> _What is being asked_:
Below are the records to transcribe exactly; do not include any images.

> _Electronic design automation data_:
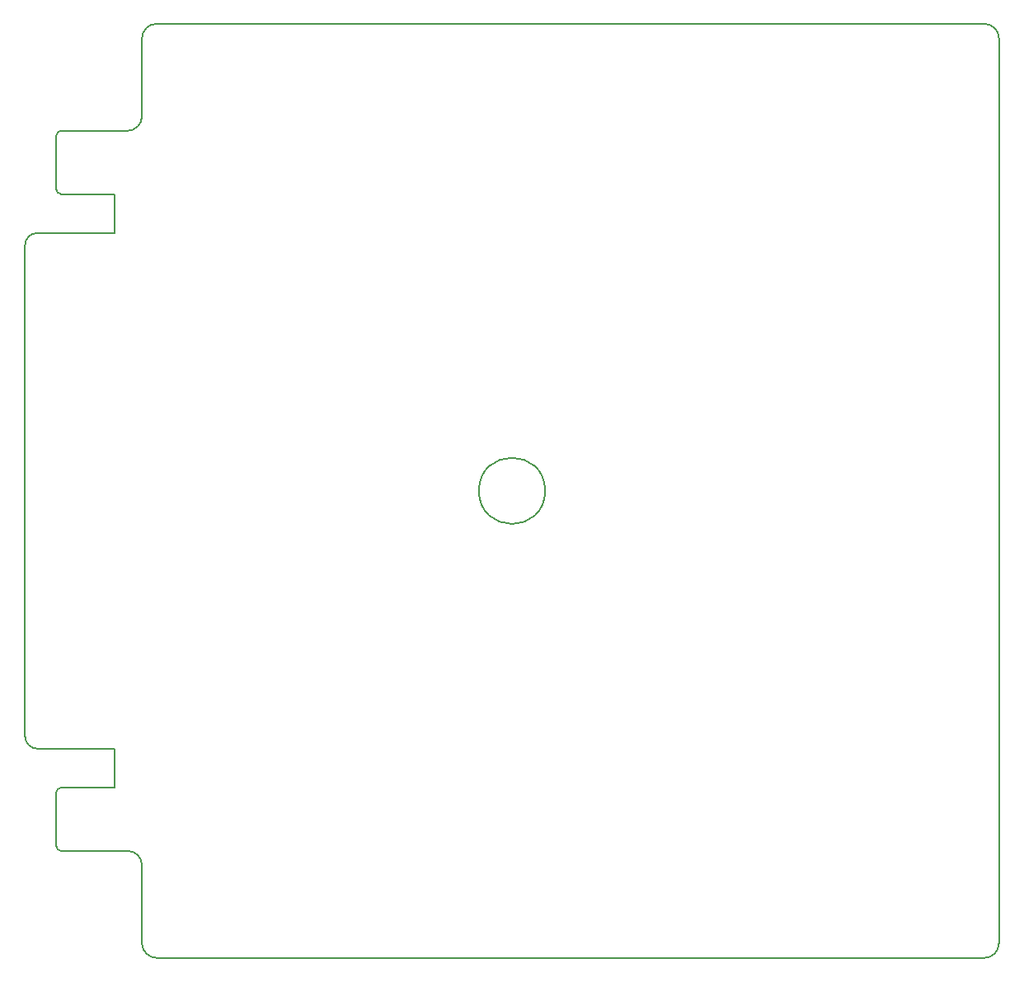
<source format=gm1>
%TF.GenerationSoftware,KiCad,Pcbnew,(5.1.9)-1*%
%TF.CreationDate,2021-02-21T18:50:27+08:00*%
%TF.ProjectId,CoCoProtoBoard,436f436f-5072-46f7-946f-426f6172642e,rev?*%
%TF.SameCoordinates,Original*%
%TF.FileFunction,Profile,NP*%
%FSLAX46Y46*%
G04 Gerber Fmt 4.6, Leading zero omitted, Abs format (unit mm)*
G04 Created by KiCad (PCBNEW (5.1.9)-1) date 2021-02-21 18:50:27*
%MOMM*%
%LPD*%
G01*
G04 APERTURE LIST*
%TA.AperFunction,Profile*%
%ADD10C,0.150000*%
%TD*%
G04 APERTURE END LIST*
D10*
X144840000Y-104140000D02*
G75*
G03*
X144840000Y-104140000I-3400000J0D01*
G01*
X189940000Y-56140000D02*
X187940000Y-56140000D01*
X191440000Y-150640000D02*
X191440000Y-57640000D01*
X187940000Y-152140000D02*
X189940000Y-152140000D01*
X103440000Y-57640000D02*
X103440000Y-65640000D01*
X187940000Y-56140000D02*
X104940000Y-56140000D01*
X104940000Y-152140000D02*
X187940000Y-152140000D01*
X103440000Y-142640000D02*
X103440000Y-150640000D01*
X95140000Y-141140000D02*
X101940000Y-141140000D01*
X94640000Y-135140000D02*
X94640000Y-140640000D01*
X95140000Y-134640000D02*
X100640000Y-134640000D01*
X95140000Y-67140000D02*
X101940000Y-67140000D01*
X94640000Y-67640000D02*
X94640000Y-73140000D01*
X95140000Y-73640000D02*
X100640000Y-73640000D01*
X94640000Y-140640000D02*
G75*
G03*
X95140000Y-141140000I500000J0D01*
G01*
X95140000Y-134640000D02*
G75*
G03*
X94640000Y-135140000I0J-500000D01*
G01*
X103440000Y-142640000D02*
G75*
G03*
X101940000Y-141140000I-1500000J0D01*
G01*
X103440000Y-150640000D02*
G75*
G03*
X104940000Y-152140000I1500000J0D01*
G01*
X189940000Y-152140000D02*
G75*
G03*
X191440000Y-150640000I0J1500000D01*
G01*
X191440000Y-57640000D02*
G75*
G03*
X189940000Y-56140000I-1500000J0D01*
G01*
X104940000Y-56140000D02*
G75*
G03*
X103440000Y-57640000I0J-1500000D01*
G01*
X101940000Y-67140000D02*
G75*
G03*
X103440000Y-65640000I0J1500000D01*
G01*
X95140000Y-67140000D02*
G75*
G03*
X94640000Y-67640000I0J-500000D01*
G01*
X94640000Y-73140000D02*
G75*
G03*
X95140000Y-73640000I500000J0D01*
G01*
X91440000Y-78890000D02*
X91440000Y-79140000D01*
X92690000Y-77640000D02*
X93440000Y-77640000D01*
X92690000Y-77640000D02*
G75*
G03*
X91440000Y-78890000I0J-1250000D01*
G01*
X91440000Y-129390000D02*
X91440000Y-129140000D01*
X92690000Y-130640000D02*
X93440000Y-130640000D01*
X91440000Y-129390000D02*
G75*
G03*
X92690000Y-130640000I1250000J0D01*
G01*
X100640000Y-130640000D02*
X100640000Y-134640000D01*
X93440000Y-130640000D02*
X100640000Y-130640000D01*
X100640000Y-77640000D02*
X100640000Y-73640000D01*
X93440000Y-77640000D02*
X100640000Y-77640000D01*
X91440000Y-79140000D02*
X91440000Y-129140000D01*
M02*

</source>
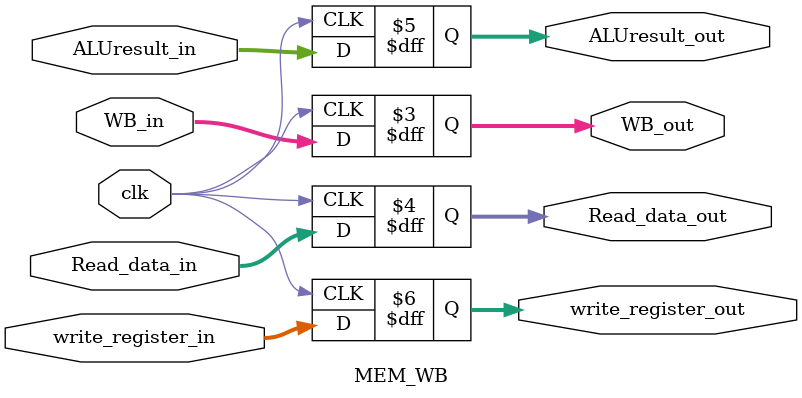
<source format=v>
module MEM_WB(
    input clk,
    input [1:0]WB_in,
    input [31:0]Read_data_in,
    input [31:0]ALUresult_in,
    input [4:0]write_register_in,

    output reg [1:0]WB_out,
    output reg [31:0]Read_data_out,
    output reg [31:0]ALUresult_out,
    output reg [4:0]write_register_out
);


initial begin
    WB_out = 2'b0;
    Read_data_out = 32'b0;
    ALUresult_out = 32'b0;
    write_register_out = 5'b0;
end

always @(posedge clk)begin
    WB_out = WB_in;
    Read_data_out = Read_data_in;
    ALUresult_out = ALUresult_in;
    write_register_out = write_register_in;
end


endmodule
</source>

> _Expected answer_:
<source format=gm1>
%TF.GenerationSoftware,KiCad,Pcbnew,(5.1.9)-1*%
%TF.CreationDate,2021-02-21T18:50:27+08:00*%
%TF.ProjectId,CoCoProtoBoard,436f436f-5072-46f7-946f-426f6172642e,rev?*%
%TF.SameCoordinates,Original*%
%TF.FileFunction,Profile,NP*%
%FSLAX46Y46*%
G04 Gerber Fmt 4.6, Leading zero omitted, Abs format (unit mm)*
G04 Created by KiCad (PCBNEW (5.1.9)-1) date 2021-02-21 18:50:27*
%MOMM*%
%LPD*%
G01*
G04 APERTURE LIST*
%TA.AperFunction,Profile*%
%ADD10C,0.150000*%
%TD*%
G04 APERTURE END LIST*
D10*
X144840000Y-104140000D02*
G75*
G03*
X144840000Y-104140000I-3400000J0D01*
G01*
X189940000Y-56140000D02*
X187940000Y-56140000D01*
X191440000Y-150640000D02*
X191440000Y-57640000D01*
X187940000Y-152140000D02*
X189940000Y-152140000D01*
X103440000Y-57640000D02*
X103440000Y-65640000D01*
X187940000Y-56140000D02*
X104940000Y-56140000D01*
X104940000Y-152140000D02*
X187940000Y-152140000D01*
X103440000Y-142640000D02*
X103440000Y-150640000D01*
X95140000Y-141140000D02*
X101940000Y-141140000D01*
X94640000Y-135140000D02*
X94640000Y-140640000D01*
X95140000Y-134640000D02*
X100640000Y-134640000D01*
X95140000Y-67140000D02*
X101940000Y-67140000D01*
X94640000Y-67640000D02*
X94640000Y-73140000D01*
X95140000Y-73640000D02*
X100640000Y-73640000D01*
X94640000Y-140640000D02*
G75*
G03*
X95140000Y-141140000I500000J0D01*
G01*
X95140000Y-134640000D02*
G75*
G03*
X94640000Y-135140000I0J-500000D01*
G01*
X103440000Y-142640000D02*
G75*
G03*
X101940000Y-141140000I-1500000J0D01*
G01*
X103440000Y-150640000D02*
G75*
G03*
X104940000Y-152140000I1500000J0D01*
G01*
X189940000Y-152140000D02*
G75*
G03*
X191440000Y-150640000I0J1500000D01*
G01*
X191440000Y-57640000D02*
G75*
G03*
X189940000Y-56140000I-1500000J0D01*
G01*
X104940000Y-56140000D02*
G75*
G03*
X103440000Y-57640000I0J-1500000D01*
G01*
X101940000Y-67140000D02*
G75*
G03*
X103440000Y-65640000I0J1500000D01*
G01*
X95140000Y-67140000D02*
G75*
G03*
X94640000Y-67640000I0J-500000D01*
G01*
X94640000Y-73140000D02*
G75*
G03*
X95140000Y-73640000I500000J0D01*
G01*
X91440000Y-78890000D02*
X91440000Y-79140000D01*
X92690000Y-77640000D02*
X93440000Y-77640000D01*
X92690000Y-77640000D02*
G75*
G03*
X91440000Y-78890000I0J-1250000D01*
G01*
X91440000Y-129390000D02*
X91440000Y-129140000D01*
X92690000Y-130640000D02*
X93440000Y-130640000D01*
X91440000Y-129390000D02*
G75*
G03*
X92690000Y-130640000I1250000J0D01*
G01*
X100640000Y-130640000D02*
X100640000Y-134640000D01*
X93440000Y-130640000D02*
X100640000Y-130640000D01*
X100640000Y-77640000D02*
X100640000Y-73640000D01*
X93440000Y-77640000D02*
X100640000Y-77640000D01*
X91440000Y-79140000D02*
X91440000Y-129140000D01*
M02*

</source>
<source format=v>
module MEM_WB(
    input clk,
    input [1:0]WB_in,
    input [31:0]Read_data_in,
    input [31:0]ALUresult_in,
    input [4:0]write_register_in,

    output reg [1:0]WB_out,
    output reg [31:0]Read_data_out,
    output reg [31:0]ALUresult_out,
    output reg [4:0]write_register_out
);


initial begin
    WB_out = 2'b0;
    Read_data_out = 32'b0;
    ALUresult_out = 32'b0;
    write_register_out = 5'b0;
end

always @(posedge clk)begin
    WB_out = WB_in;
    Read_data_out = Read_data_in;
    ALUresult_out = ALUresult_in;
    write_register_out = write_register_in;
end


endmodule
</source>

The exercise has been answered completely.